Some discoveries, events, or innovations have significantly changed the course of history. Antibiotics. The bubonic plague. The printing press. Our history and present day would be quite different if things like these had never happened.
Shelter Harbor Press has an ongoing book series called Ponderables, where each book in the series highlights 100 things in that discipline that changed history. The seventh book in the series, Engineering: An Illustrated History From Ancient Craft to Modern Technology edited by Tom Jackson comes out on October 25.
The book is organized roughly in chronological order from Stone Technology to Solar Power with each page spread covering from one to three technological advances. More modern takes on innovations are also included on the pages where relevant. These 100 advances were chosen with care, each one being a solution to a “ponderable” which is “a weighty problem that became an invention” and changed our lives.
After the introduction, the book describes different fields of science and how engineering has been applied to them. Then you get into the meat of the book, the 100 innovations that spread across time, geography, and fields of science. Here were my favorites to read, partly because I hadn’t heard of some of them:
- Trireme—A fast, maneuverable warship
- The Cloaca Maxima—The ancient world’s largest sewer
- Icehouse—How ice was kept cool without refrigeration
- The Pont du Gard—A three-tiered Roman aqueduct
- Simple Machines—Because they are just awesome
- Balloon—No explanation necessary, but the hot air balloons they show are beautiful
- Airship—Blimps, dirigibles, zeppelins, etc.
- Apollo Spacecraft—Rockets to the moon
- E-Ink—Think: Kindle
The book is filled with photographs, diagrams, drawings, and artwork that illustrate each of the developments. Detailed captions explain what you’re seeing, and easily digestible text and sidebars give us an overview tour of engineering through known history.
After the main part of the book, you get a 10-page run down of engineering basics covering such things as how engines work, how arches stand, and material science. Next is a 6-page section on ponderables for the future, addressing questions like, “What will graphene do for us?” After that we get six pages of short biographies of engineers through history, from Imhotep to Elon Musk. Finally, the back of the book holds a 12-page removable timeline which allows readers to follow along through history as they learn about the innovations in the book, putting them into the context of what else was happening in the world at the time. The reverse side of the timeline shows 12 pages of more modern Engineering Marvels achieved through the joining of technology and construction.

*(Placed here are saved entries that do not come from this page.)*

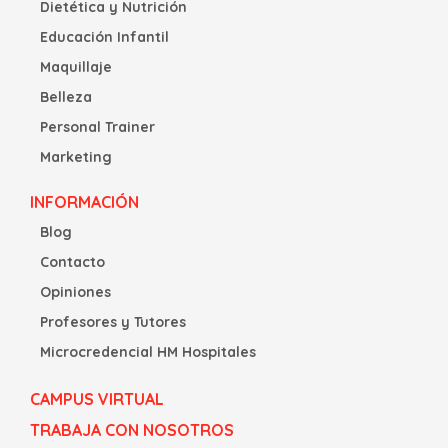
Dietética y Nutrición
Educación Infantil
Maquillaje
Belleza
Personal Trainer
Marketing
INFORMACIÓN
Blog
Contacto
Opiniones
Profesores y Tutores
Microcredencial HM Hospitales
CAMPUS VIRTUAL
TRABAJA CON NOSOTROS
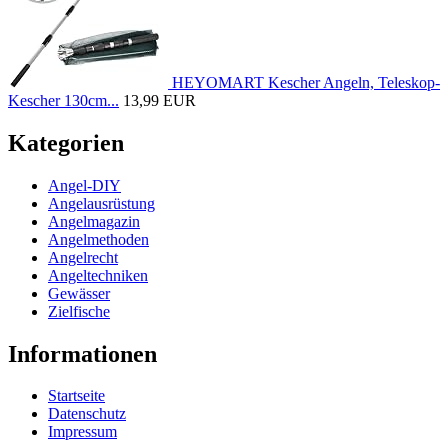
HEYOMART Kescher Angeln, Teleskop-
Kescher 130cm...
13,99 EUR
Kategorien
Angel-DIY
Angelausrüstung
Angelmagazin
Angelmethoden
Angelrecht
Angeltechniken
Gewässer
Zielfische
Informationen
Startseite
Datenschutz
Impressum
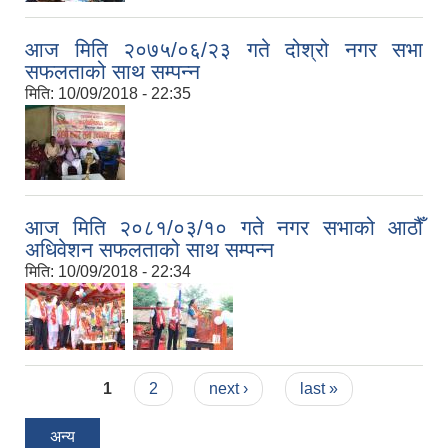
आज मिति २०७५/०६/२३ गते दोश्रो नगर सभा
सफलताको साथ सम्पन्न
मिति:
10/09/2018 - 22:35
आज मिति २०८१/०३/१० गते नगर सभाको आठौँ
अधिवेशन सफलताको साथ सम्पन्न
मिति:
10/09/2018 - 22:34
,
Pages
1
2
next ›
last »
अन्य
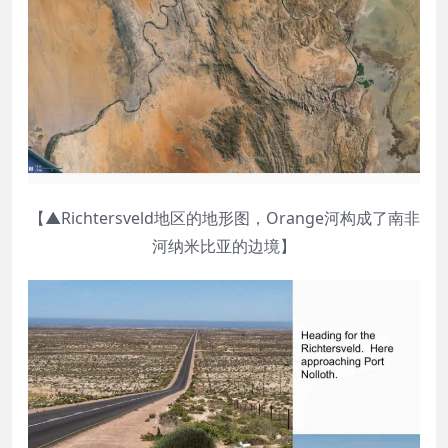
【▲Richtersveld地区的地形图，Orange河构成了南非
河纳米比亚的边境】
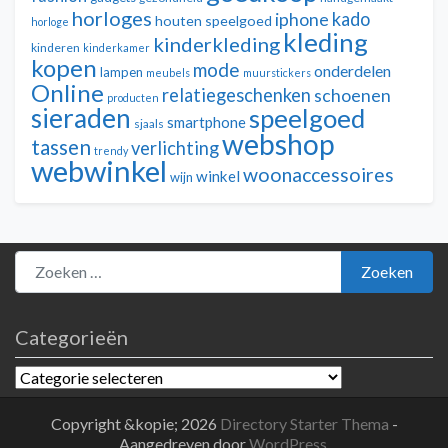
horloges
kado
iphone
houten speelgoed
horloge
kleding
kinderkleding
kinderen
kinderkamer
kopen
mode
onderdelen
lampen
meubels
muurstickers
Online
relatiegeschenken
schoenen
producten
sieraden
speelgoed
smartphone
sjaals
webshop
tassen
verlichting
trendy
webwinkel
woonaccessoires
winkel
wijn
Zoeken naar:
Zoeken
Categorieën
Categorieën
Copyright &kopie; 2026
Directory Starter Thema
-
Aangedreven door
WordPress
.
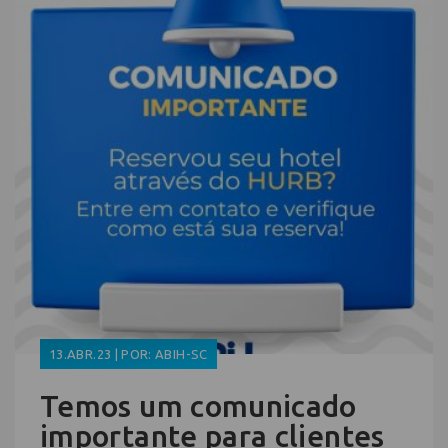
13.ABR.23 | POR: ABIH-SC
Temos um comunicado
importante para clientes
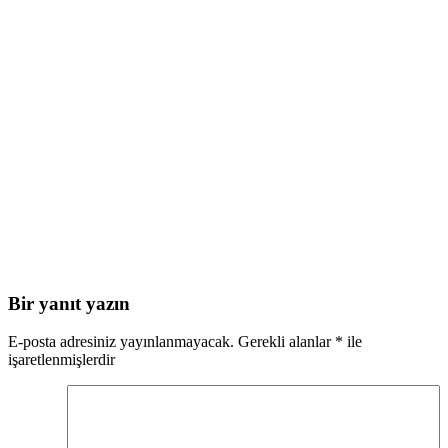
Bir yanıt yazın
E-posta adresiniz yayınlanmayacak.
Gerekli alanlar
*
ile
işaretlenmişlerdir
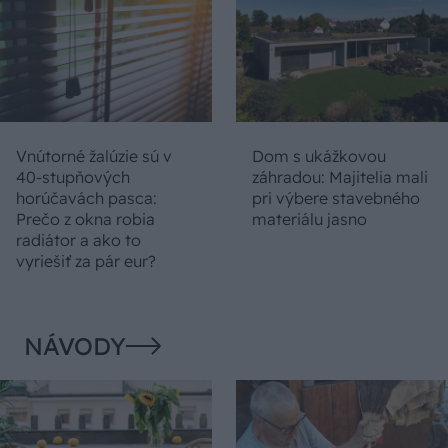
Vnútorné žalúzie sú v
Dom s ukážkovou
40-stupňových
záhradou: Majitelia mali
horúčavách pasca:
pri výbere stavebného
Prečo z okna robia
materiálu jasno
radiátor a ako to
vyriešiť za pár eur?
NÁVODY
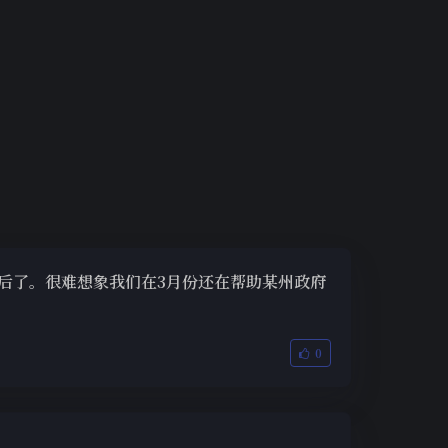
后了。很难想象我们在3月份还在帮助某州政府
0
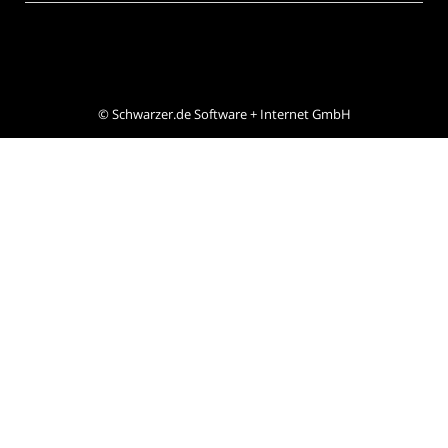
©
Schwarzer.de Software + Internet GmbH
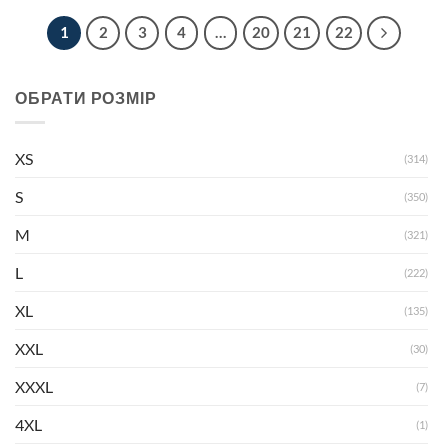
1
2
3
4
…
20
21
22
ОБРАТИ РОЗМІР
XS
(314)
S
(350)
M
(321)
L
(222)
XL
(135)
XXL
(30)
XXXL
(7)
4XL
(1)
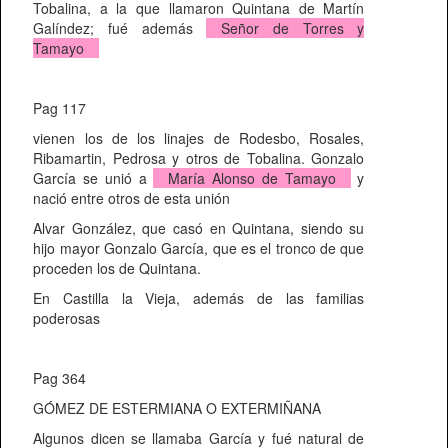
Tobalina, a la que llamaron Quintana de Martín
Galíndez; fué además
Señor de Torres y
Tamayo
Pag 117
vienen los de los linajes de Rodesbo, Rosales,
Ribamartin, Pedrosa y otros de Tobalina. Gonzalo
García se unió a
María Alonso de Tamayo
y
nació entre otros de esta unión
Alvar González, que casó en Quintana, siendo su
hijo mayor Gonzalo García, que es el tronco de que
proceden los de Quintana.
En Castilla la Vieja, además de las familias
poderosas
Pag 364
GÓMEZ DE ESTERMIANA O EXTERMIÑANA
Algunos dicen se llamaba García y fué natural de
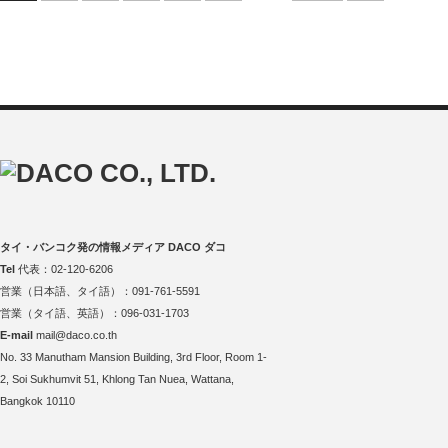
タイ・バンコク発の情報メディア DACO ダコ
Tel
代表：02-120-6206
営業（日本語、タイ語）：091-761-5591
営業（タイ語、英語）：096-031-1703
E-mail
mail@daco.co.th
No. 33 Manutham Mansion Building, 3rd Floor, Room 1-
2, Soi Sukhumvit 51, Khlong Tan Nuea, Wattana,
Bangkok 10110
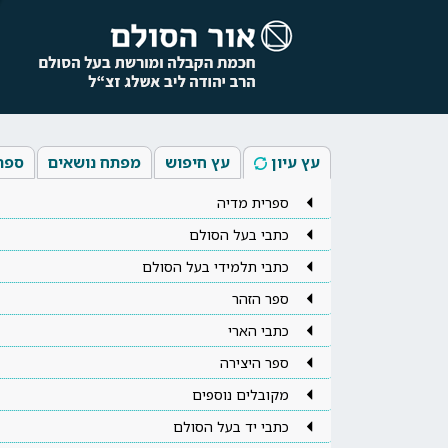
עץ עיון
עץ חיפוש
מפתח נושאים
ספר
ספרית מדיה
כתבי בעל הסולם
כתבי תלמידי בעל הסולם
ספר הזהר
כתבי הארי
ספר היצירה
מקובלים נוספים
כתבי יד בעל הסולם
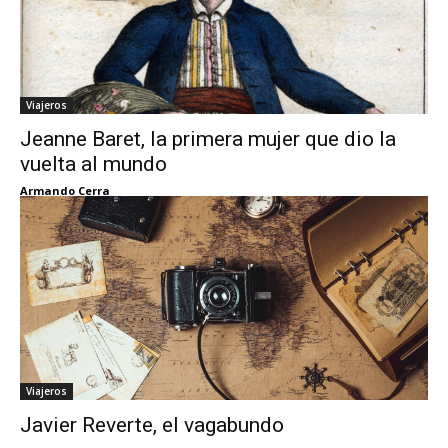
Viajeros
Jeanne Baret, la primera mujer que dio la
vuelta al mundo
Armando Cerra
Viajeros
Javier Reverte, el vagabundo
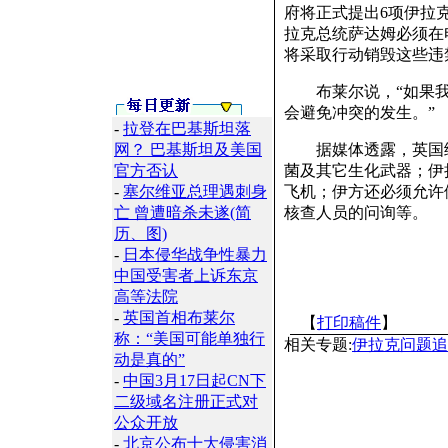
府将正式提出6项伊拉
拉克总统萨达姆必须在
将采取行动销毁这些违
布莱尔说，“如果我
会避免冲突的发生。”
-
拉登在巴基斯坦落
网？ 巴基斯坦及美国
据媒体透露，英国给
官方否认
菌及其它生化武器；伊
-
塞尔维亚总理遇刺身
飞机；伊方还必须允许
亡 曾遭暗杀未遂(简
核查人员的问询等。
历、图)
-
日本侵华战争性暴力
中国受害者上诉东京
高等法院
-
英国首相布莱尔
【
打印稿件
】
称：“美国可能单独行
相关专题:
伊拉克问题追
动是真的”
-
中国3月17日起CN下
二级域名注册正式对
公众开放
-
北京公布十大侵害消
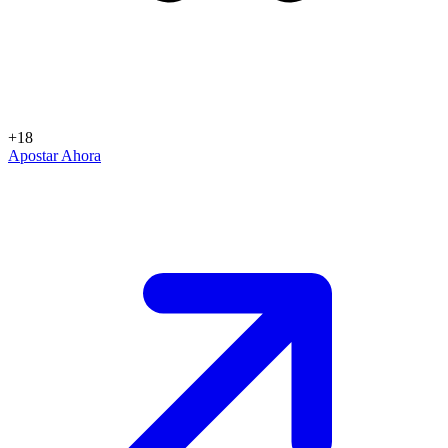
+18
Apostar Ahora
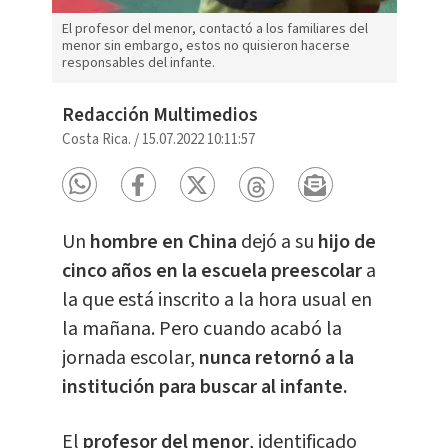
El profesor del menor, contactó a los familiares del
menor sin embargo, estos no quisieron hacerse
responsables del infante.
Redacción Multimedios
Costa Rica.
/
15.07.2022 10:11:57
Un
hombre en China
dejó a su
hijo de
cinco años en la escuela preescolar
a
la que está inscrito a la hora usual en
la mañana. Pero cuando acabó la
jornada escolar,
nunca retornó a la
institución para buscar al infante.
El
profesor del menor
, identificado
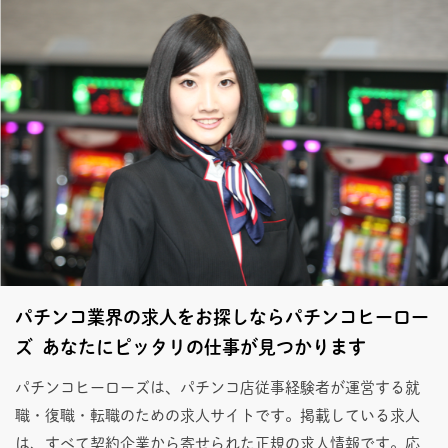
パチンコ業界の求人をお探しならパチンコヒーロー
ズ あなたにピッタリの仕事が見つかります
パチンコヒーローズは、パチンコ店従事経験者が運営する就
職・復職・転職のための求人サイトです。掲載している求人
は、すべて契約企業から寄せられた正規の求人情報です。応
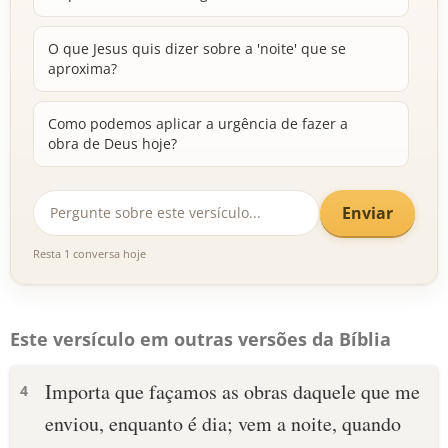
O que Jesus quis dizer sobre a 'noite' que se
aproxima?
Como podemos aplicar a urgência de fazer a
obra de Deus hoje?
Enviar
Resta 1 conversa hoje
Este versículo em outras versões da Bíblia
Importa que façamos as obras daquele que me
4
enviou, enquanto é dia; vem a noite, quando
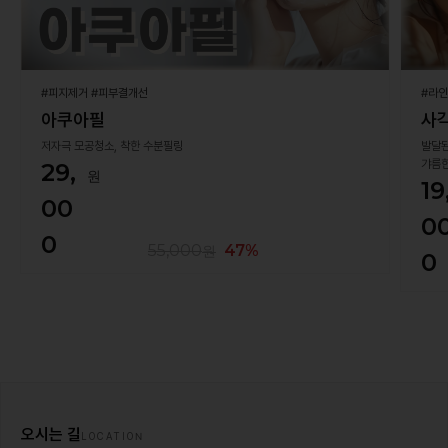
#피지제거 #피부결개선
#라인
아쿠아필
사
저자극 모공청소, 착한 수분필링
발달된
갸름
29,
19
00
0
0
55,000
47
0
오시는 길
LOCATION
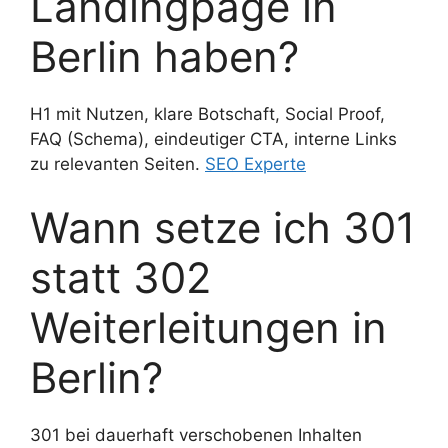
Landingpage in
Berlin haben?
H1 mit Nutzen, klare Botschaft, Social Proof,
FAQ (Schema), eindeutiger CTA, interne Links
zu relevanten Seiten.
SEO Experte
Wann setze ich 301
statt 302
Weiterleitungen in
Berlin?
301 bei dauerhaft verschobenen Inhalten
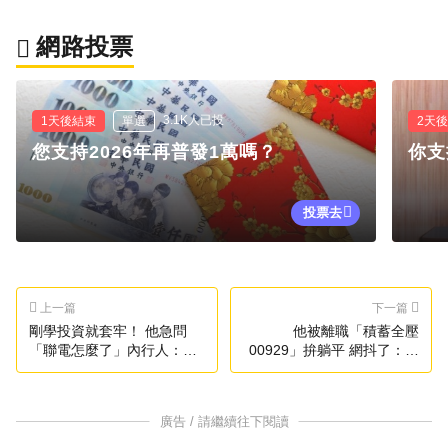
網路投票
3.1K人已投
1天後結束
單選
2天
您支持2026年再普發1萬嗎？
你支
投票去
上一篇
下一篇
剛學投資就套牢！ 他急問
他被離職「積蓄全壓
「聯電怎麼了」內行人：有
00929」拚躺平 網抖了：可
不尋常的味道
以躺公園
廣告 / 請繼續往下閱讀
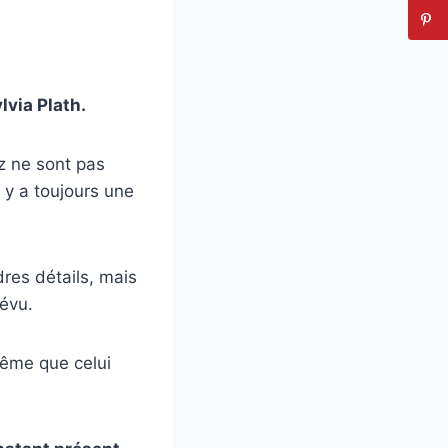
ylvia Plath.
z ne sont pas
l y a toujours une
dres détails, mais
révu.
 même que celui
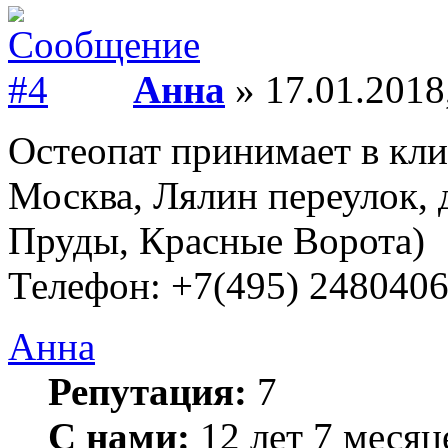
Анна
» 17.01.2018
Остеопат принимает в кли
Москва, Лялин переулок, 
Пруды, Красные Ворота)
Телефон: +7(495) 248040
Анна
Репутация:
7
С нами:
12 лет 7 месяц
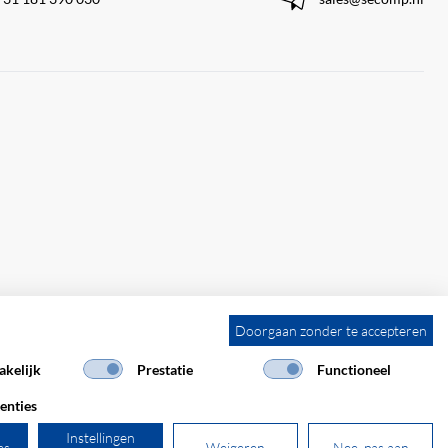
Doorgaan zonder te accepteren
kelijk
Prestatie
Functioneel
enties
Instellingen
es
Weigeren
Nee, pas aan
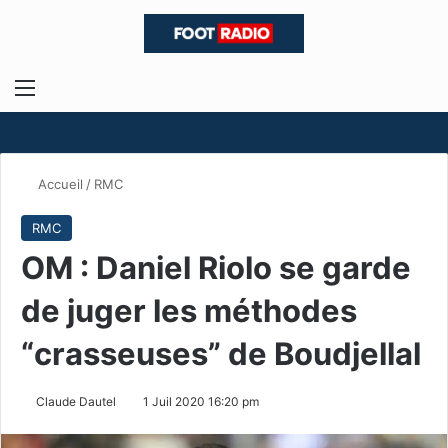
Menu
R
Accueil
/
RMC
RMC
OM : Daniel Riolo se garde
de juger les méthodes
“crasseuses” de Boudjellal
Claude Dautel
1 Juil 2020 16:20 pm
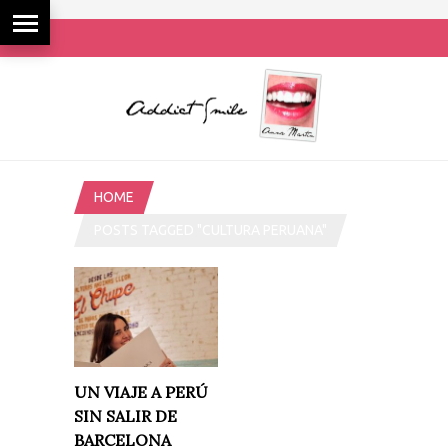
HOME
POSTS TAGGED "CULTURA PERUANA"
UN VIAJE A PERÚ
SIN SALIR DE
BARCELONA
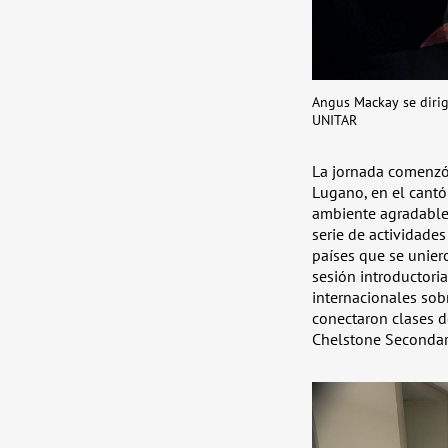
Angus Mackay se dirige
UNITAR
La jornada comenzó 
Lugano, en el cantó
ambiente agradable 
serie de actividades
países que se unier
sesión introductori
internacionales sobr
conectaron clases d
Chelstone Secondar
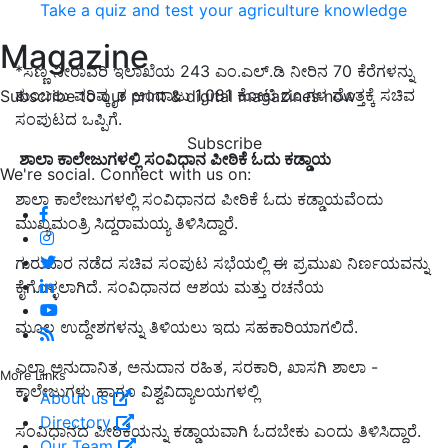
Take a quiz and test your agriculture knowledge
Magazine
*ಸಣ್ಣ ನೀರಾವರಿ ಇಲಾಖೆಯ 243 ಎಂ.ಎಲ್.ಡಿ ನೀರಿನ 70 ಕೆರೆಗಳನ್ನು
ತುಂಬಲು ಪರಿಷ್ಕೃತ ಅಂದಾಜು 1,081 ಕೋಟಿ ರೂ.ಗಳ ಮೊತ್ತಕ್ಕೆ ಸಚಿವ
Subscribe to our print & digital magazines now
ಸಂಪುಟದ ಒಪ್ಪಿಗೆ.
Subscribe
ಶಾಲಾ ಕಾಲೇಜುಗಳಲ್ಲಿ ಸಂವಿಧಾನ ಪೀಠಿಕೆ ಓದು ಕಡ್ಡಾಯ
We're social. Connect with us on:
ಶಾಲಾ ಕಾಲೇಜುಗಳಲ್ಲಿ ಸಂವಿಧಾನದ ಪೀಠಿಕೆ ಓದು ಕಡ್ಡಾಯವೆಂದು
ಮುಖ್ಯಮಂತ್ರಿ ಸಿದ್ದರಾಮಯ್ಯ ತಿಳಿಸಿದ್ದಾರೆ.
ಗುರುವಾರ ನಡೆದ ಸಚಿವ ಸಂಪುಟ ಸಭೆಯಲ್ಲಿ ಈ ಪ್ರಮುಖ ನಿರ್ಣಯವನ್ನು
ಕೈಗೊಳ್ಳಲಾಗಿದೆ. ಸಂವಿಧಾನದ ಆಶಯ ಮತ್ತು ರಚನೆಯ
ಮೂಲ ಉದ್ದೇಶಗಳನ್ನು ತಿಳಿಯಲು ಇದು ಸಹಕಾರಿಯಾಗಲಿದೆ.
ಎಲ್ಲಾ ಅನುದಾನಿತ, ಅನುದಾನ ರಹಿತ, ಸರಕಾರಿ, ಖಾಸಗಿ ಶಾಲಾ -
More Links
ಕಾಲೇಜುಗಳು ಹಾಗೂ ವಿಶ್ವವಿದ್ಯಾಲಯಗಳಲ್ಲಿ
About us
Directory
ಸಂವಿಧಾನದ ಪೀಠಿಕೆಯನ್ನು ಕಡ್ಡಾಯವಾಗಿ ಓದಬೇಕು ಎಂದು ತಿಳಿಸಿದ್ದಾರೆ.
Our Team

While the book doesn’t go into depth with any one historical development, as you read through it you get a bigger picture of how engineering as improved and affected our lives for millennia. Engineering: An Illustrated History From Ancient Craft to Modern Technology is available October 25. A perfect gift for curious children and adults alike, everyone will learn something about the history of engineering.
If this book intrigues you, the other books in the Ponderables series are Mathematics: An Illustrated History of Numbers, The Universe: An Illustrated History of Astronomy, Philosophy: An Illustrated History of Thought, The Brain: An Illustrated History of Neuroscience, The Elements: An Illustrated History of the Periodic Table, and Physics: An Illustrated History of the Foundations of Science. These are all written or edited by Tom Jackson.
Note: I received the Engineering book for review purposes.